Content starts

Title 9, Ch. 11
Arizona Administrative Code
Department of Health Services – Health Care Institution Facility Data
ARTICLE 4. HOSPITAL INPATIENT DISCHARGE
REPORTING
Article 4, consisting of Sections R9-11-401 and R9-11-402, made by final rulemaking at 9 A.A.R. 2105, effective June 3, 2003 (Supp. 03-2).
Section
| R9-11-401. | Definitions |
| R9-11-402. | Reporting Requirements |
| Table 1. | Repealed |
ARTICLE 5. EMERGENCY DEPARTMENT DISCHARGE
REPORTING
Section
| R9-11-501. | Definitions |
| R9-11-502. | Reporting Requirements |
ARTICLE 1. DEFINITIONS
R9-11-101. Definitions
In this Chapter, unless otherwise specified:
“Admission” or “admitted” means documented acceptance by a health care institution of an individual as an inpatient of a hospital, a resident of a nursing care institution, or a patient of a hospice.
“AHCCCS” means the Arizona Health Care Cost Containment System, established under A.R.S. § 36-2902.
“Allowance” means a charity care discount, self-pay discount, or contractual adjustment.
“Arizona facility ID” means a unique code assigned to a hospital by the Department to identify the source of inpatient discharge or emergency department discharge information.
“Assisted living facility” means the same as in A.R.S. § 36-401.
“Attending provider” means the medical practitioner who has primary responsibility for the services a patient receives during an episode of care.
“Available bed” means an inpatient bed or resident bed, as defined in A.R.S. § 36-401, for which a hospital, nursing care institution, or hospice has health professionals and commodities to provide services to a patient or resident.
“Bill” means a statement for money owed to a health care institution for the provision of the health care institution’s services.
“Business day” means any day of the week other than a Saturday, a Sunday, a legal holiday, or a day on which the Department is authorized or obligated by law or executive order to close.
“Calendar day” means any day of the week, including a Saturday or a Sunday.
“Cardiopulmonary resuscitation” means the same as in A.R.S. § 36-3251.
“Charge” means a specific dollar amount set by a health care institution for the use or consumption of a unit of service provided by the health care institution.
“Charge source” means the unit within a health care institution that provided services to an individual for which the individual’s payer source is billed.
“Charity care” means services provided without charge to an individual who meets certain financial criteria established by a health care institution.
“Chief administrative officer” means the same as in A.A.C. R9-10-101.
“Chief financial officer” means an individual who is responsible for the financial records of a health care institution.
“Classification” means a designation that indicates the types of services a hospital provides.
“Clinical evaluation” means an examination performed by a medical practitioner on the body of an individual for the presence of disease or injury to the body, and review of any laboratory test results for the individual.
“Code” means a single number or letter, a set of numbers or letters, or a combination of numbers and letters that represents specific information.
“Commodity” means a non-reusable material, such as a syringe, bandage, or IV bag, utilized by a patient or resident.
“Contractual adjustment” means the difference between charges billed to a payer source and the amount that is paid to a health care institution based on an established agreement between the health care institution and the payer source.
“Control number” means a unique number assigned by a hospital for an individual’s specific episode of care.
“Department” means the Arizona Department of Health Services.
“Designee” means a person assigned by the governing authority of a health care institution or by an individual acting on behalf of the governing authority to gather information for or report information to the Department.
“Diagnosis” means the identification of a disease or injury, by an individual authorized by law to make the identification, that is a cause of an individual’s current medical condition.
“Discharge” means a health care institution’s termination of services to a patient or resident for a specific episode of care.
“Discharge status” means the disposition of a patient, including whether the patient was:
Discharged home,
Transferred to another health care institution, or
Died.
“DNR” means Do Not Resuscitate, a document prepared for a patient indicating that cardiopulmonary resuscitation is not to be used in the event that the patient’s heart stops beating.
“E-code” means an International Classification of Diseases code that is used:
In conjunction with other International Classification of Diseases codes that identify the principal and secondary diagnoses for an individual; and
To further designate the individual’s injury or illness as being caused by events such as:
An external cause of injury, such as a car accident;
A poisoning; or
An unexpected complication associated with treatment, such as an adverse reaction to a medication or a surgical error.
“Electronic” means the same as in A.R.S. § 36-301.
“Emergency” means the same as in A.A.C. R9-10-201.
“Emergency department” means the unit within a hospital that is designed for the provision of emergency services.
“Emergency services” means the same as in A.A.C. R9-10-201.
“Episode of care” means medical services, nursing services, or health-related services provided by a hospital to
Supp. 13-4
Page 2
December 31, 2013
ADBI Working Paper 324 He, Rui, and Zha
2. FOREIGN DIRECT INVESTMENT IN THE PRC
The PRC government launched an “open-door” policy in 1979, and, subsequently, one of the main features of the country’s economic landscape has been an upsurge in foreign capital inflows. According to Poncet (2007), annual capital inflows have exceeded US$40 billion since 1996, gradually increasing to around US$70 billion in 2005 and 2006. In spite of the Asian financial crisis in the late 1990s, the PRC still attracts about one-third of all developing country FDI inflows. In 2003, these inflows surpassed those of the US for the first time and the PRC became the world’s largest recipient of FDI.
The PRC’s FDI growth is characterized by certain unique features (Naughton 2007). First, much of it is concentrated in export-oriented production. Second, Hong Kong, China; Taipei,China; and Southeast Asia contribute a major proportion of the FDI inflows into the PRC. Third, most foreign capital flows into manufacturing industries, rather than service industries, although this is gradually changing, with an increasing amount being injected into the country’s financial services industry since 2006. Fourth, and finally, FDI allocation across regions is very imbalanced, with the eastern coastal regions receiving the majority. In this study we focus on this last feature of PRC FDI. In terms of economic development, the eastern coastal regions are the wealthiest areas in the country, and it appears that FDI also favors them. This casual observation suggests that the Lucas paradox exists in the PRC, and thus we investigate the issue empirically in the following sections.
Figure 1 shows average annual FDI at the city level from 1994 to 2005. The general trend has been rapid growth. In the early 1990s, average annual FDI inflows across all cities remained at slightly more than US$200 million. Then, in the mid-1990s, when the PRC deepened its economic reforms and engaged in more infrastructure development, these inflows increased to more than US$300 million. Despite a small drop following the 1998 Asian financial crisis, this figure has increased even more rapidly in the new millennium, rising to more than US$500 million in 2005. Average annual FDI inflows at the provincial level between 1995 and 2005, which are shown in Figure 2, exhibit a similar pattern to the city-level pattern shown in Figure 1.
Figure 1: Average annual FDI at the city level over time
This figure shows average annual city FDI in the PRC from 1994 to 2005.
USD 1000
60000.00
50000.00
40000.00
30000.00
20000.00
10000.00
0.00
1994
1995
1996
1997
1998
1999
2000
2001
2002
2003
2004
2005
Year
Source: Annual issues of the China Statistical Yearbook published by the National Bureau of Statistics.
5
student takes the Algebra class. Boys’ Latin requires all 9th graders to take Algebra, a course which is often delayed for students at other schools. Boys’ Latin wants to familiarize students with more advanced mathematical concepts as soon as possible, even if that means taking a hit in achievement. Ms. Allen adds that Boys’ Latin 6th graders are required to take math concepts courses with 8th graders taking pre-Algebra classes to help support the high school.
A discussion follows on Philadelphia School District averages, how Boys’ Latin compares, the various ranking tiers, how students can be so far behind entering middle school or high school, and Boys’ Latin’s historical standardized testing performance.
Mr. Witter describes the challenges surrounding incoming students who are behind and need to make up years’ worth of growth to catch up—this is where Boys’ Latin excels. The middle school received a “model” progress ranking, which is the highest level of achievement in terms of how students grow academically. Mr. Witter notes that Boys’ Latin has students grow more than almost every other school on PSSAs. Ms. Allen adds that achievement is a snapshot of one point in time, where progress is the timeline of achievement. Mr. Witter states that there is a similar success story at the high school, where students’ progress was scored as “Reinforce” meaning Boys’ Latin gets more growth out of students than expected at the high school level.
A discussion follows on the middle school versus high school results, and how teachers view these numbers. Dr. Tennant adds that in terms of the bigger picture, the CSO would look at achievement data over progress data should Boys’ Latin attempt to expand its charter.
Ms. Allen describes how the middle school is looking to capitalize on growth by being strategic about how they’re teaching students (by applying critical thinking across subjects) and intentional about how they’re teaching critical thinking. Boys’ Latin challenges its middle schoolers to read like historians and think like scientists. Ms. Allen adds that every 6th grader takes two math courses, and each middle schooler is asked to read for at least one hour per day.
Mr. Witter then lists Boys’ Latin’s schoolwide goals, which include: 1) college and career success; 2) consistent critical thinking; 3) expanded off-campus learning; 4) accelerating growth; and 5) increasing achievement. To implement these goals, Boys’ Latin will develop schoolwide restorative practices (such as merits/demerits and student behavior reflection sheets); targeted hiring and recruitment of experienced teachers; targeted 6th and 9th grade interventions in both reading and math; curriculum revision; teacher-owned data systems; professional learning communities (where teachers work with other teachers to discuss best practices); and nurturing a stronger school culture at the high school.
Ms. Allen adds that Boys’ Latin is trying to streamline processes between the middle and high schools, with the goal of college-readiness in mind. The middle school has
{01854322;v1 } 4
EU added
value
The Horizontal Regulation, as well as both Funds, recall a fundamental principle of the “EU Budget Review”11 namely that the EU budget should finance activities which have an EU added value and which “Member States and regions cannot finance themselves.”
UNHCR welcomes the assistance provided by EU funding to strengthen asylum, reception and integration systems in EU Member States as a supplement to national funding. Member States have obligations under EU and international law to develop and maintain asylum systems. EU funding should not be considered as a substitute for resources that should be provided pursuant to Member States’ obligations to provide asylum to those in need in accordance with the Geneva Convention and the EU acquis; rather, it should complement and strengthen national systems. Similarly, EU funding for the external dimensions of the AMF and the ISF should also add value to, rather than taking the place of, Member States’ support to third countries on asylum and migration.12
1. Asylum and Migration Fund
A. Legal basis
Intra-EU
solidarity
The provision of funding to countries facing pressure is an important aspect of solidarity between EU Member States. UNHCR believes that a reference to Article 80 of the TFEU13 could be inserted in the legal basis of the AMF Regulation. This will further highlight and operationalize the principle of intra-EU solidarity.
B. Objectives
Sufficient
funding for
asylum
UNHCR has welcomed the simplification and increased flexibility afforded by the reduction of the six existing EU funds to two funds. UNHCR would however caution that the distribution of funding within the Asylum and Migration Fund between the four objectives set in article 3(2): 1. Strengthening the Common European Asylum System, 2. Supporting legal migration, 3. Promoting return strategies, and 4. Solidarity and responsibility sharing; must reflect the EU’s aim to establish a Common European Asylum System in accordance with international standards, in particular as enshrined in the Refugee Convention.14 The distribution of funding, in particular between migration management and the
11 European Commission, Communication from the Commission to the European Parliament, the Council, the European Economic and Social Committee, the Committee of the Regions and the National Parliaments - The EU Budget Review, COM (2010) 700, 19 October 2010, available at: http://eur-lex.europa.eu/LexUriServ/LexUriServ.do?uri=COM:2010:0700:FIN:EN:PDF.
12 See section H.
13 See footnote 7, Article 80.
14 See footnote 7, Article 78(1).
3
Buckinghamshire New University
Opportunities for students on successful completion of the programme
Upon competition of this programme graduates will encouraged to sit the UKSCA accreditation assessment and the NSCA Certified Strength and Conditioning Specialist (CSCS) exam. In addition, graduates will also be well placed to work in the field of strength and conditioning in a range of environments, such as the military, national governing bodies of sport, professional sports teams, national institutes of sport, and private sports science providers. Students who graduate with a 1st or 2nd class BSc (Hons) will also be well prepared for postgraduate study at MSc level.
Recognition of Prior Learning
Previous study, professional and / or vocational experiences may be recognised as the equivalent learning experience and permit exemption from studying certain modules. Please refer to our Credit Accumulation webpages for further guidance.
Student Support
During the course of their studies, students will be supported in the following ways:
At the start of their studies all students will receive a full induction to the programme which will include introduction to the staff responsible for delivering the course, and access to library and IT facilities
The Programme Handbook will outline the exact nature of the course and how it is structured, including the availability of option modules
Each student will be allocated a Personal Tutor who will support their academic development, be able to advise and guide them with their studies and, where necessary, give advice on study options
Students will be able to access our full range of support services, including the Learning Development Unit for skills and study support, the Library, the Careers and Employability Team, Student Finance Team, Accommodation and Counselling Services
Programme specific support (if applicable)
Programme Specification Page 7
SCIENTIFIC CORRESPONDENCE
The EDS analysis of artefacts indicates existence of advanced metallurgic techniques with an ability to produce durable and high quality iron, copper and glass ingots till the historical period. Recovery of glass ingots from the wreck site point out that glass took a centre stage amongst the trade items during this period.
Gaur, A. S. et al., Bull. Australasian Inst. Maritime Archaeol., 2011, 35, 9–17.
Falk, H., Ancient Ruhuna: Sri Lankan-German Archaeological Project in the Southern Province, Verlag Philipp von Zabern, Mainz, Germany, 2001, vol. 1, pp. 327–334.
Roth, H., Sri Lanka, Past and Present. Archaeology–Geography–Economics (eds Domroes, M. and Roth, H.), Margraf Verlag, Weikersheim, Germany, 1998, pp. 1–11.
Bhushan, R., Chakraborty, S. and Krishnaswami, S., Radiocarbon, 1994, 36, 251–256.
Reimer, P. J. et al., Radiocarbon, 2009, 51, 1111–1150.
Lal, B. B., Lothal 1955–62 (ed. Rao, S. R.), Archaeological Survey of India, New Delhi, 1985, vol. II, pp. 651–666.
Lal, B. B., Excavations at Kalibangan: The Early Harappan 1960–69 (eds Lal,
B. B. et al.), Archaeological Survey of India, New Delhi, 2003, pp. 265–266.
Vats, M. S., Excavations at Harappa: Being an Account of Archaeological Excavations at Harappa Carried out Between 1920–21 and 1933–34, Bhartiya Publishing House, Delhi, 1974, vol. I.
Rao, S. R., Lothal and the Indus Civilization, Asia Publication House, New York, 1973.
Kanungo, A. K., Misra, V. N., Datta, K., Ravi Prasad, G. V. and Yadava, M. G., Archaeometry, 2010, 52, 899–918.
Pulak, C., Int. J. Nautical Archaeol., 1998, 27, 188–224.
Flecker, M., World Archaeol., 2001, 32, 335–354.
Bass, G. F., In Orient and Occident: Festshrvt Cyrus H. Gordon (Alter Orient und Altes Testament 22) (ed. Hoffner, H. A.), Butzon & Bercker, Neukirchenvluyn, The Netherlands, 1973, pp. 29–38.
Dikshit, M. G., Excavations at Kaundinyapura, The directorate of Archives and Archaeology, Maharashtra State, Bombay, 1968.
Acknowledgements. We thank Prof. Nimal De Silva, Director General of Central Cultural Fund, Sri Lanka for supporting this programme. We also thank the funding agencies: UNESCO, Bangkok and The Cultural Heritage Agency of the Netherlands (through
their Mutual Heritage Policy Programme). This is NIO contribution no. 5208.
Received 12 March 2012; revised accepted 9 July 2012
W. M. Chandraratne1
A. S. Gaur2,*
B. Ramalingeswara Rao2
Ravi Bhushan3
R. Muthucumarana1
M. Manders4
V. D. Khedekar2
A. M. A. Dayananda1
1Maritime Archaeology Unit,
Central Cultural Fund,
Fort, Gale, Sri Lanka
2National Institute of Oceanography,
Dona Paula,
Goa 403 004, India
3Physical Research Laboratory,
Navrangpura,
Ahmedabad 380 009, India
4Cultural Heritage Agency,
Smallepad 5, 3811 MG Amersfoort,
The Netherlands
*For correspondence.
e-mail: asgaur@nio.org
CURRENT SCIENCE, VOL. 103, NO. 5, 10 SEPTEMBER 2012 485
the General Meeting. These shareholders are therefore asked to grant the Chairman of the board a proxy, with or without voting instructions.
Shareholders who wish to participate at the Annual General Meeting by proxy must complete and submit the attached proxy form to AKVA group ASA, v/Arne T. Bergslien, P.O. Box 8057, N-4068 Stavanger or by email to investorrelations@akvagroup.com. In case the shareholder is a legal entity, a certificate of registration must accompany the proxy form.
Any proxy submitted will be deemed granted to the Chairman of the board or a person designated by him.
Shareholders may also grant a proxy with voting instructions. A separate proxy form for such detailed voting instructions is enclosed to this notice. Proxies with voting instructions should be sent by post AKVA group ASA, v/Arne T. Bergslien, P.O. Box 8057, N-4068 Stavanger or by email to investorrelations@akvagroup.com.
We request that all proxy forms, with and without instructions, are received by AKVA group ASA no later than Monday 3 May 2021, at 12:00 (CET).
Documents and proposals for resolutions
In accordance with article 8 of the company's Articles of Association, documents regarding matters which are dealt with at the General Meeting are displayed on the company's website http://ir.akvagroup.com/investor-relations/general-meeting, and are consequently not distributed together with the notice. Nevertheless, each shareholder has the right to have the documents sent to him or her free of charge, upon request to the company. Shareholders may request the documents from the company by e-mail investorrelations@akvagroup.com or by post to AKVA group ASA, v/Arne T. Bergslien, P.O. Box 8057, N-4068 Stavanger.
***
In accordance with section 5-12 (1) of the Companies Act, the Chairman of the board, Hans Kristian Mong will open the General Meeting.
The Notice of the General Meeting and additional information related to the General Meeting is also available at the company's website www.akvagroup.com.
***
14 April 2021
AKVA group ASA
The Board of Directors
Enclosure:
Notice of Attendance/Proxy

Content ends

- _BRIEF_: Nothing but a number is expected: the tally of lines in the records that include the word "footnote".

- _ANSWER AREA_: 2